- Şarab, mum ve şâhit (güzel) ne anlama gelir?.
Ne demektir meyhâneye mensup olmak?.. - Şarab, mum ve şâhit (güzel) mânânın ta kendisidir…
O her şekilde tecellî eder. - Şarab, mum ve güzel, irfân nûrudur;
Kimseden gizli olmayan güzeli de gör!.. - Burada şarab billûr kadehtir; mum ise lâmba…
Güzel de rûhların nûrundan bir kıvılcım… - Güzelden Mûsâ’nın gönlüne bir kıvılcım sıçradı,
Şarabı ateş, mumu da ağaç oldu… - Bardaktaki şarab ve mum İsrâ nûrudur;
Ama, şâhit (güzel) en büyük Âyetlerdir!.. - Şarab, mum ve şâhit hep buradalar,
Bir daha güzelden yana gâfil olma!.. - Kendinden geçme şarabını bir zaman iç!..

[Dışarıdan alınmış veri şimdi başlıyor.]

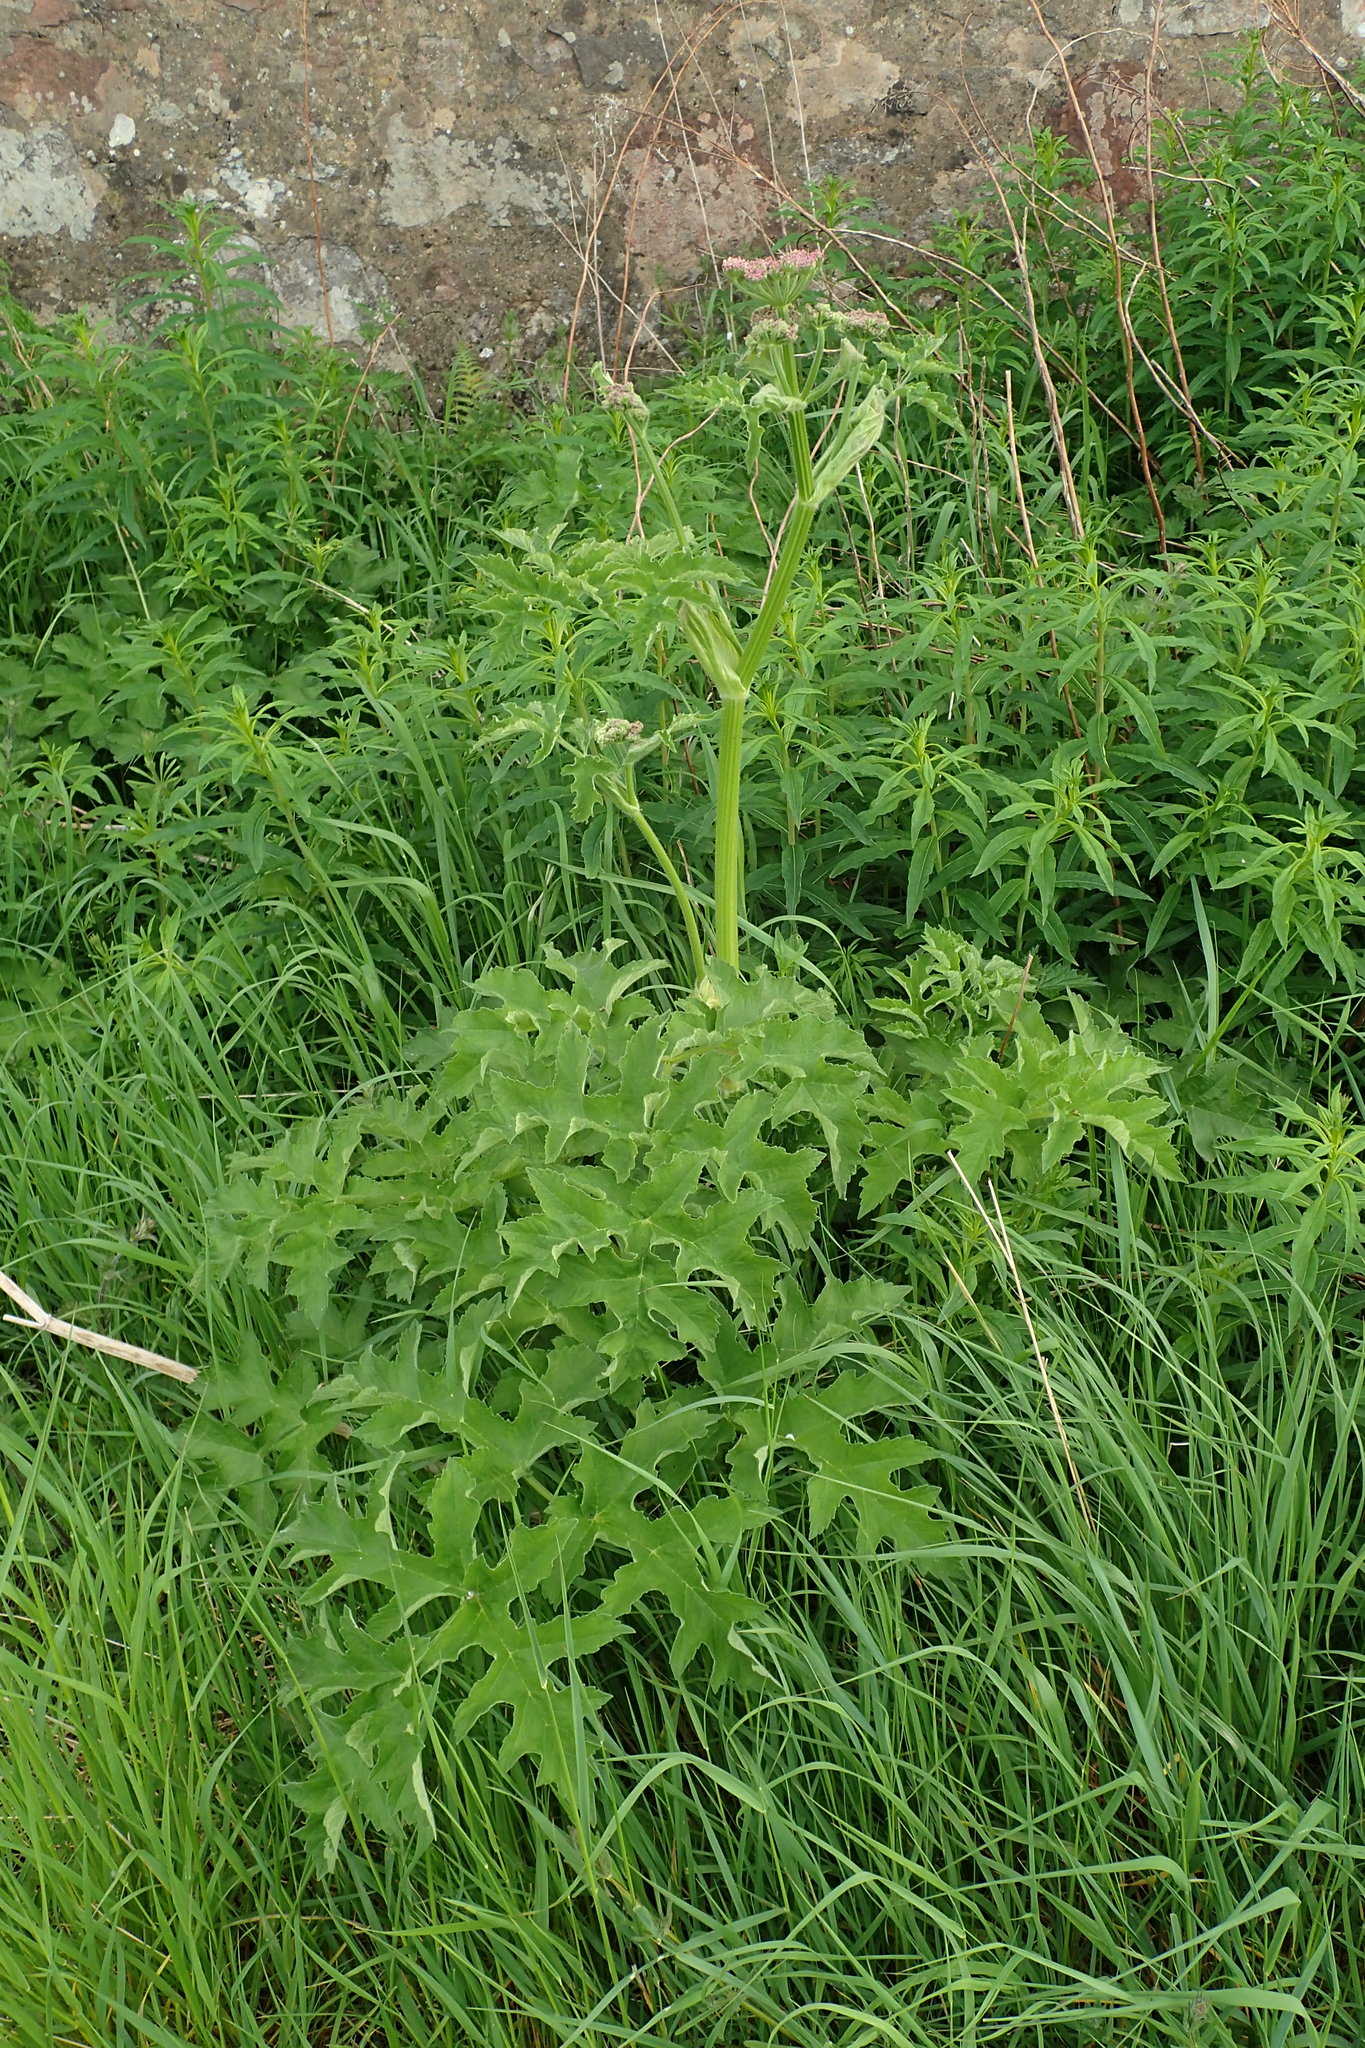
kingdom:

Belki kendi elinden aman bulursun… - İç şarabı, bil ki seni senden kurtarsın,
Damlanın varlığını denize kavuştursun!.. - Öyle bir şarabı iç ki, şişesi yârin yüzü,
Kadehi, bâde içen sarhoş gözleridir!.. - Şişesiz ve kadehsiz bir şarap ara!..
Bâde içen, sâkiyi yudumlayan bir şarap.. - Bakî olan Hak’kın yüzünden bir şarap iç,
“Rableri onlara içirir..” sözü olsun sâkisi!.. - O şarap, varlık kirinden temiz olmalıdır;
O sarhoşluk zamanında seni arındırır. - İç şarap ve kendini bu soğuktan kurtar!..

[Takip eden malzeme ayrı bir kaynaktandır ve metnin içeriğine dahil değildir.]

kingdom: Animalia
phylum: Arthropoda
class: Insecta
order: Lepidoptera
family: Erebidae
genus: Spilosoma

Çünkü, kötü sarhoşluk iyi adamlıktan iyidir… - Hak’kın kapısından uzak düşen biri,
Onun için karanlık perdesi, aydınlıktan iyidir!.. - Adem’e karanlıktan, yüzlerce yardım ulaştı;
Ama, iblis Nûrdan dolayı, ebedi lânetli oldu… - Gönül aynası, şâyet parlatılmışsa,
Orada kendine bakmanın ne yararı var?. - Güzelin yüzünden bir ışık çaktı mı,
Onda nice kabarcıklar oluşur!.. - Cihân ve cân, onda oluşan kabarcıklar gibidir,
Şarabın kabarcıkları, altında Veliler barınan kubbelerdir… - Onun yüzünden Tekil akıl şaşkına dönmüş, dehşete kapılmıştır;
Tekil nefsin kulağına da bir halka takmıştır. - Bütün âlem, onun bir meyhânesidir..
Her zerrenin gönlü, o şarab için bir kadehtir. - Akıl sarhoş, Melek sarhoş ve rûh sarhoş…
Hava sarhoş, yer sarhoş, gökler sarhoş!.. - Onun yüzünden felek ikide bir de tökezlemekte…
Hava ise, içinden onun kokusunun umudunu barındırmakta… - Melekler, tertemiz bir testiden bir sâf şarabı içmişler,
Bir yudum tortusunu da şu toprağa dökmüşler… - Unsurlar bu bir yudumdan dolayı sarhoş oldular,
Bazen suya, bazen de ateşe düşmüştür!.. - Toprağa düşen bu bir yudumun kokusundan,
Bir insan meydana gelmiş ve o feleklere kadar yükselmiştir!.. - Onun aksiyle derbeder beden, cân bulmuş;
Onun aydınlığıyla, donmuş rûh, harekete kavuşup canlanmıştır. - Bütün varlıklar âlemi, onun yüzünden başı dönüyor..
Tümü, evini barkını terk etmiş… - Biri, O’nun tortusunun kokusuyla akıllanmış,
Biri ise, saf rengini anlatıp duruyor… - Biri daha yarım yudumda sâdık olmuş,
Biri ise, bir sürâhiyle aşık olmuş.. - Biri, bir kerede yutmuş,
Şarabı, meyhâneyi, sâkiyi ve sarhoşu… - Hepsini içine çekmiş de ağzını açmış!..
Şu derya gibi gönüle ve başı dik rinde bakın!. - Bir kerede tüm varlığı yutmuş!..
İkrârdan ve inkârdan tamâmen ferâgat etmiş. - Kuru ve anlamsız zühdden ayrılıp.
Meyhâne Pir’inin eteklerine yapışmış.